Welcome to the forum. Many good people here. And they even put up with me. 8)

For those that don't recognize the name, Anna has one of the best Vizsla blogs on the East Coast with some fantastic photographic shots taken.

http://akgvizslainspiration.wordpress.com/

My .02 about shedding:
http://redbirddog.blogspot.com/2011/07/notice-to-people-who-visit-my-home.html

RBD


----------



## AKGInspiration

redbirddog said:


> Anna,
> 
> Welcome to the forum. Many good people here. And they even put up with me. 8)
> 
> For those that don't recognize the name, Anna has one of the best Vizsla blogs on the East Coast with some fantastic photographic shots taken.
> 
> http://akgvizslainspiration.wordpress.com/
> 
> My .02 about shedding:
> http://redbirddog.blogspot.com/2011/07/notice-to-people-who-visit-my-home.html
> 
> RBD


Thanks Rod, bet you wondered why it took me so long. I followed quite a few forums when I first got her, just don't have the time to keep up much these days. But so far I like the advice I am seeing here.

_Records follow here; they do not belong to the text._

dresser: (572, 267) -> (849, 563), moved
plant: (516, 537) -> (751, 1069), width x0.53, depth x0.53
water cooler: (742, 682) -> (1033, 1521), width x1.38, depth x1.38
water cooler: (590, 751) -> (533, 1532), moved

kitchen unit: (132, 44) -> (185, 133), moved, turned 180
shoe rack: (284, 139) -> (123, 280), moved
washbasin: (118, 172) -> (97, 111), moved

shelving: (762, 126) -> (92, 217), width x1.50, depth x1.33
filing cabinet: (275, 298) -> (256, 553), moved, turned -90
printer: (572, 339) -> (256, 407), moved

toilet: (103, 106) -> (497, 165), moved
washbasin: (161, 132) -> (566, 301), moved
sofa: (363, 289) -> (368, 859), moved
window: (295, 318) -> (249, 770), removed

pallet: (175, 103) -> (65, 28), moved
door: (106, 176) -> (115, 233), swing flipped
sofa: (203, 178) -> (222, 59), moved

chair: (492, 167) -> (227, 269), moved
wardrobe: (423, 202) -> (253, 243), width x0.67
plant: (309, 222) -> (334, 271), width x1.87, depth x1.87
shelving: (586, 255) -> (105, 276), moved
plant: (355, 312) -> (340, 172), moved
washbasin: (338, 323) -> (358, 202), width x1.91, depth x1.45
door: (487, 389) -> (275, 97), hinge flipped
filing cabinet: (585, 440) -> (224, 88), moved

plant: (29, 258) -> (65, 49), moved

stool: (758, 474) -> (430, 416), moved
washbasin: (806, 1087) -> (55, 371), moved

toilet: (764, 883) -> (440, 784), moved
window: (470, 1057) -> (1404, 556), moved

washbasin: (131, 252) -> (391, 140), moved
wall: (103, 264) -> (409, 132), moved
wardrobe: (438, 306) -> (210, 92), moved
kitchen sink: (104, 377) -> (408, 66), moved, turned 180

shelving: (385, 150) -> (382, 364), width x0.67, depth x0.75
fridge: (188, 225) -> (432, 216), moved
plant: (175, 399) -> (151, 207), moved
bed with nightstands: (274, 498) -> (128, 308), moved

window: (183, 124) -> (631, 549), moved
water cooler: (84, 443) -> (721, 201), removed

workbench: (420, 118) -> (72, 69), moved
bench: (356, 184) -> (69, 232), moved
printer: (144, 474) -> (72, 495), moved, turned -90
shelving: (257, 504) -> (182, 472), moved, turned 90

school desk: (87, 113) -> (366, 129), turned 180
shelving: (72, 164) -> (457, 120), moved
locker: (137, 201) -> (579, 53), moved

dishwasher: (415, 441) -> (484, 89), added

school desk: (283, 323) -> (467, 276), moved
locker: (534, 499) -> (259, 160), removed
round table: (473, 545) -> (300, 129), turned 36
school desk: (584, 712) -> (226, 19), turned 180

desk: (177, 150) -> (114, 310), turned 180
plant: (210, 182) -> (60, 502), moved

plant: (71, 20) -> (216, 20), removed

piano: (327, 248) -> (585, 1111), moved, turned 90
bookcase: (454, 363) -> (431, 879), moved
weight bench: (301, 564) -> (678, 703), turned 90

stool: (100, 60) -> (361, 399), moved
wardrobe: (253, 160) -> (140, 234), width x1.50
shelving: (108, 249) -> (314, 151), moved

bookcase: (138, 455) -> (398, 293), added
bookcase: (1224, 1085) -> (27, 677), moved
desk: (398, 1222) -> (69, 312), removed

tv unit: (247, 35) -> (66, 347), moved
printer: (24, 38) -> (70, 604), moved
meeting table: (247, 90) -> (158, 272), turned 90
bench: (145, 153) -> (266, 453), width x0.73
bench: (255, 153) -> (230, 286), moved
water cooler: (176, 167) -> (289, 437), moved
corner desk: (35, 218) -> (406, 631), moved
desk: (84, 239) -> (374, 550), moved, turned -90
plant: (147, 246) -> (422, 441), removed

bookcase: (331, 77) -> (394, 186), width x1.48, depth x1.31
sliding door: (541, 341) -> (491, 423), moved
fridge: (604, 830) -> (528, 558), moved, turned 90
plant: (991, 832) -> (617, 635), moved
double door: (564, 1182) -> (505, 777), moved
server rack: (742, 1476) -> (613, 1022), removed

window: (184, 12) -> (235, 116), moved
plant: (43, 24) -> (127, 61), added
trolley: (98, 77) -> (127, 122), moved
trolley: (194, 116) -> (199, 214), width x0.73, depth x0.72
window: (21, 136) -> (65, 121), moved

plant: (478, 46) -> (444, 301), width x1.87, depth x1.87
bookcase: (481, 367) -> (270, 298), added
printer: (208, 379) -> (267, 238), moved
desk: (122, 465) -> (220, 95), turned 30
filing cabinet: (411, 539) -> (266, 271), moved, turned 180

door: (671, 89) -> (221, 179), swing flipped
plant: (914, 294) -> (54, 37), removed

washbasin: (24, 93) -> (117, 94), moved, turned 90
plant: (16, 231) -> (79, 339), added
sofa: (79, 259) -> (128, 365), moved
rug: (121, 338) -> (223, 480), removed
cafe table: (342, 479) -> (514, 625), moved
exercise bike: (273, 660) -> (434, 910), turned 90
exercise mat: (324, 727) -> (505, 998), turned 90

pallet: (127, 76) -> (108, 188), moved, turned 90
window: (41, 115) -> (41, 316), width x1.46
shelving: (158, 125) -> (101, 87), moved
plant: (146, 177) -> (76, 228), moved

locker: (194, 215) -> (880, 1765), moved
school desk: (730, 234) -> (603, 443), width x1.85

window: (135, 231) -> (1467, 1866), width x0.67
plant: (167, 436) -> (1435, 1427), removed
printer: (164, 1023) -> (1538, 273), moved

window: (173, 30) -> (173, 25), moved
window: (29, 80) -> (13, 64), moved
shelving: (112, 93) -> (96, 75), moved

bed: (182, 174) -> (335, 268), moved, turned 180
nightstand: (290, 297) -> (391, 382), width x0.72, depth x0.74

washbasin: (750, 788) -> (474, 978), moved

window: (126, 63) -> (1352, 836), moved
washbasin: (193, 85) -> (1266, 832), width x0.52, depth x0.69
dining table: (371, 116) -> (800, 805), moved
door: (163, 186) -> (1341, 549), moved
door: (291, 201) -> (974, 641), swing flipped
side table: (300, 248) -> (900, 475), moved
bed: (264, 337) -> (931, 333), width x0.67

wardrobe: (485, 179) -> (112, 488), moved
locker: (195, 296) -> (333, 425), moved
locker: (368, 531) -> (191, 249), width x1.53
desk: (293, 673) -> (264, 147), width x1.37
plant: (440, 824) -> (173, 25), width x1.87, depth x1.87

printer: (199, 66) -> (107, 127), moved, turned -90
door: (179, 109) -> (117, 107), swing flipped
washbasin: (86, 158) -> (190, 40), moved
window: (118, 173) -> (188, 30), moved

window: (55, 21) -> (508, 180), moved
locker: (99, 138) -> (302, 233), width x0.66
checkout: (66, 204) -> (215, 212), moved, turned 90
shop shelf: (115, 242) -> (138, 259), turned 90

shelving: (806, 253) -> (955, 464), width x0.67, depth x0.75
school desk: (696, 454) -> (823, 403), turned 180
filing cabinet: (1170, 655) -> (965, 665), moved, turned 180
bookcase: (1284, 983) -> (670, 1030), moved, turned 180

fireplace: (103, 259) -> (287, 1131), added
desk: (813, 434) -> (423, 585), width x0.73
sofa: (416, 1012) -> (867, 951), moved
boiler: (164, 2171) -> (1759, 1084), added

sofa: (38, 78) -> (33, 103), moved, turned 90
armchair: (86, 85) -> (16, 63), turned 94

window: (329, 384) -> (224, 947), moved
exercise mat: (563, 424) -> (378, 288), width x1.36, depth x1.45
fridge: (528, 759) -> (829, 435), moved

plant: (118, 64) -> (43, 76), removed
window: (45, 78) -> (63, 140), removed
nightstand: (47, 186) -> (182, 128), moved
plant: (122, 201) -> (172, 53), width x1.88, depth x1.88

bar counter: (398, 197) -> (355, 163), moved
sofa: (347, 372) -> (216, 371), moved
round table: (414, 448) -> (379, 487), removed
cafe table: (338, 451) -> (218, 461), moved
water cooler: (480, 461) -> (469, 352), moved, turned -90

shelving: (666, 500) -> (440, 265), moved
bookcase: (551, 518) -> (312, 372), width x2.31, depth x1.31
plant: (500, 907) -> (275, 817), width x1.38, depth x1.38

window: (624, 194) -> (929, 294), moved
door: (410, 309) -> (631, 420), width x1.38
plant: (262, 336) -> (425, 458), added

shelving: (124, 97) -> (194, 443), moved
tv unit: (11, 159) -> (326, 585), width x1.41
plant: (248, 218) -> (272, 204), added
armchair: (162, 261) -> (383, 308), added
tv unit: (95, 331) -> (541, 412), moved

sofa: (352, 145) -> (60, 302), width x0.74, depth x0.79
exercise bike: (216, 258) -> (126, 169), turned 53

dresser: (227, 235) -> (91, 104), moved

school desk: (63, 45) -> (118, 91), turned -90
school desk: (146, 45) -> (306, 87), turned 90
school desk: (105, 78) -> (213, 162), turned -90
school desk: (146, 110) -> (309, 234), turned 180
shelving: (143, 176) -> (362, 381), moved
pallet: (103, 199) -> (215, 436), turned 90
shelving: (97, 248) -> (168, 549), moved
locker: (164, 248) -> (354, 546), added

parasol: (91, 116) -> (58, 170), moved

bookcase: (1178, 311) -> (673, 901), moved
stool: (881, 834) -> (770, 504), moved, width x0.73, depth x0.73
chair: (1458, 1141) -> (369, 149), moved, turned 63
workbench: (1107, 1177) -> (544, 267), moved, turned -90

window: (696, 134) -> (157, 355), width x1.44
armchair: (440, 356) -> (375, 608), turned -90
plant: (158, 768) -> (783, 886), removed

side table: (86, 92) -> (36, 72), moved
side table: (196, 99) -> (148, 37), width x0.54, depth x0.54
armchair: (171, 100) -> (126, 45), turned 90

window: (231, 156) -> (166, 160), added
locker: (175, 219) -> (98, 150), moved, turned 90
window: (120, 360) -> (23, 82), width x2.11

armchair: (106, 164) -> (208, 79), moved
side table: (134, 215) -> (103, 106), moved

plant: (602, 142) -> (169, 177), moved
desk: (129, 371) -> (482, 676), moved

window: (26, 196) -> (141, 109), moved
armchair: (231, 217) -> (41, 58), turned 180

Thanks for the shoutout too, now you make me feel guilty about not updating more lol. Again, work takes over... and what isn't work is photography or Luna lol... or both

I wish I lived near some of you all out on the west coast, love all the space you have.

A


----------



## dbourg1964

My husband is highly allergic to dogs and cats. It's not the shedding that bothers him but their saliva. ANy place where my vizsla licks him, welts. If he touches his face then he had runny eyes. But we love our lil Cajun, 6 months old.


----------